What the task requires
Lay out every line of text in the rows below as one numbered list, skipping blank lines. Leave the pictures out.

Materials provided
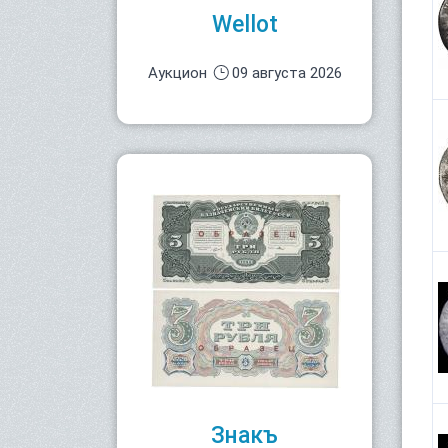
Wellot
Аукцион
09 августа 2026
Знакъ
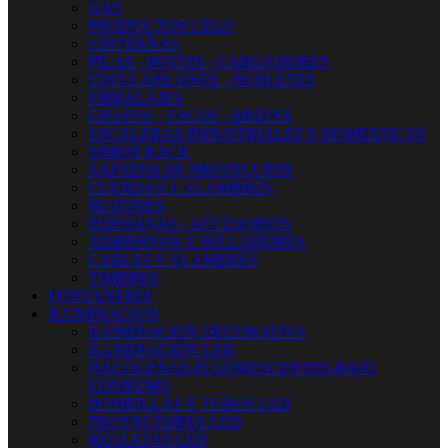
GAS
PRODUCTOS CELO
LINTERNAS
PILAS - BOTON - CARGADORES
CINTA AISLANTE - BURLETES
EMBALAJES
GRAPAS - TACOS - BRIDAS
ESCALERAS INDUSTRIALES Y DOMESTICAS
SIMON RACK
ZAPATOS DE PROTECCION
CUERDAS Y ALAMBRES
BUZONES
PERSIANAS - ACCESORIOS
ADHESIVOS Y SELLADORES
CABLES Y ALAMBRES
TIMBRES
FONTANERIA
ILUMINACION
ILUMINACION DECORATIVA
ILUMINACIÓN LED
HALOGENAS-FLUORESCENTES-BAJO
CONSUMO
BOMBILLAS Y TUBOS LED
PROYECTORES LED
REGLETAS LED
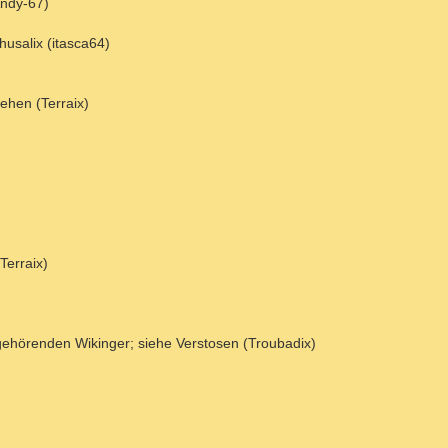
Andy-67)
husalix (itasca64)
ehen (Terraix)
Terraix)
 gehörenden Wikinger; siehe Verstosen (Troubadix)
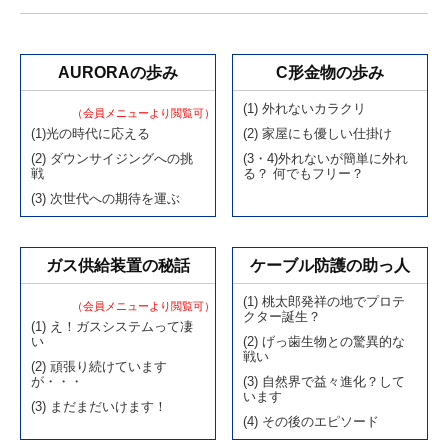
k
AURORAの歩み
C形金物の歩み
(1) 外れないカラクリ
（会員メニューより閲覧可）
(1)光の時代に応える
(2) 家屋にも優しい仕掛け
(2) ダウンサイジングへの挑
(3・4)外れないが簡単に外れ
戦
る？ 何でもフリー？
(3) 次世代への期待を運ぶ
ガス供給装置の秘話
ケーブル防護の助っ人
(1) 桃太郎発祥の地でプロテ
（会員メニューより閲覧可）
クター誕生？
(1) え！ガスシステムって凄
い
(2) げっ歯生物との驚異的な
戦い
(2) 頑張り続けています
が・・・
(3) 自然界で益々進化？して
います
(3) まだまだいけます！
(4) その後のエピソード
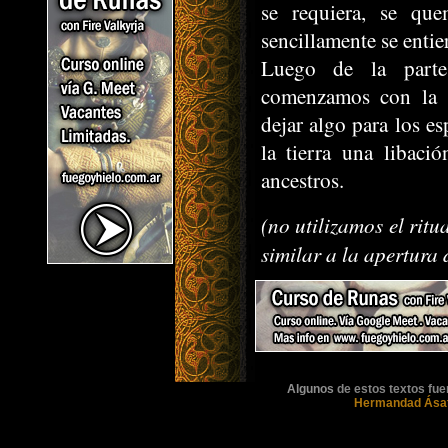
se requiera, se que
sencillamente se entie
Luego de la part
comenzamos con la 
dejar algo para los es
la tierra una libaci
ancestros.
(no utilizamos el rit
similar a la apertura 
Algunos
de estos textos fue
Hermandad Ásatr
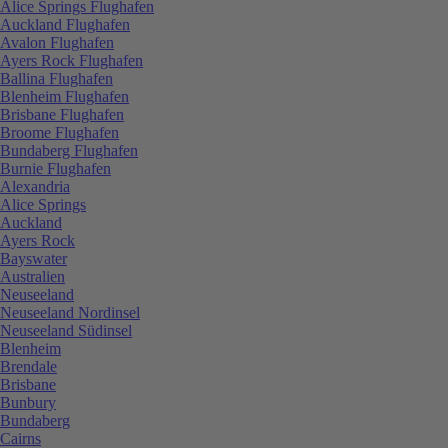
Alice Springs Flughafen
Auckland Flughafen
Avalon Flughafen
Ayers Rock Flughafen
Ballina Flughafen
Blenheim Flughafen
Brisbane Flughafen
Broome Flughafen
Bundaberg Flughafen
Burnie Flughafen
Alexandria
Alice Springs
Auckland
Ayers Rock
Bayswater
Australien
Neuseeland
Neuseeland Nordinsel
Neuseeland Südinsel
Blenheim
Brendale
Brisbane
Bunbury
Bundaberg
Cairns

Answer for the task
1. Wellot
2. Аукцион
3. 09 августа 2026
4. Знакъ
5. GAS
6. PRODUCTOS CELO
7. LINTERNAS
8. PILAS - BOTON - CARGADORES
9. CINTA AISLANTE - BURLETES
10. EMBALAJES
11. GRAPAS - TACOS - BRIDAS
12. ESCALERAS INDUSTRIALES Y DOMESTICAS
13. SIMON RACK
14. ZAPATOS DE PROTECCION
15. CUERDAS Y ALAMBRES
16. BUZONES
17. PERSIANAS - ACCESORIOS
18. ADHESIVOS Y SELLADORES
19. CABLES Y ALAMBRES
20. TIMBRES
21. FONTANERIA
22. ILUMINACION
23. ILUMINACION DECORATIVA
24. ILUMINACIÓN LED
25. HALOGENAS-FLUORESCENTES-BAJO
26. CONSUMO
27. BOMBILLAS Y TUBOS LED
28. PROYECTORES LED
29. REGLETAS LED
30. Andy-67)
31. husalix (itasca64)
32. ehen (Terraix)
33. Terraix)
34.  gehörenden Wikinger; siehe Verstosen (Troubadix)
35. k
36. AURORAの歩み
37. C形金物の歩み
38. (1) 外れないカラクリ
39. （会員メニューより閲覧可）
40. (1)光の時代に応える
41. (2) 家屋にも優しい仕掛け
42. (2) ダウンサイジングへの挑
43. (3・4)外れないが簡単に外れ
44. 戦
45. る？ 何でもフリー？
46. (3) 次世代への期待を運ぶ
47. ガス供給装置の秘話
48. ケーブル防護の助っ人
49. (1) 桃太郎発祥の地でプロテ
50. （会員メニューより閲覧可）
51. クター誕生？
52. (1) え！ガスシステムって凄
53. い
54. (2) げっ歯生物との驚異的な
55. 戦い
56. (2) 頑張り続けています
57. が・・・
58. (3) 自然界で益々進化？して
59. います
60. (3) まだまだいけます！
61. (4) その後のエピソード
62. se requiera, se que
63. sencillamente se entie
64. Luego de la part
65. comenzamos con la 
66. dejar algo para los es
67. la tierra una libaci
68. ancestros.
69. (no utilizamos el rit
70. similar a la apertura 
71. Algunos
72. de estos textos fue
73. Hermandad Ásatr
74. Alice Springs Flughafen
75. Auckland Flughafen
76. Avalon Flughafen
77. Ayers Rock Flughafen
78. Ballina Flughafen
79. Blenheim Flughafen
80. Brisbane Flughafen
81. Broome Flughafen
82. Bundaberg Flughafen
83. Burnie Flughafen
84. Alexandria
85. Alice Springs
86. Auckland
87. Ayers Rock
88. Bayswater
89. Australien
90. Neuseeland
91. Neuseeland Nordinsel
92. Neuseeland Südinsel
93. Blenheim
94. Brendale
95. Brisbane
96. Bunbury
97. Bundaberg
98. Cairns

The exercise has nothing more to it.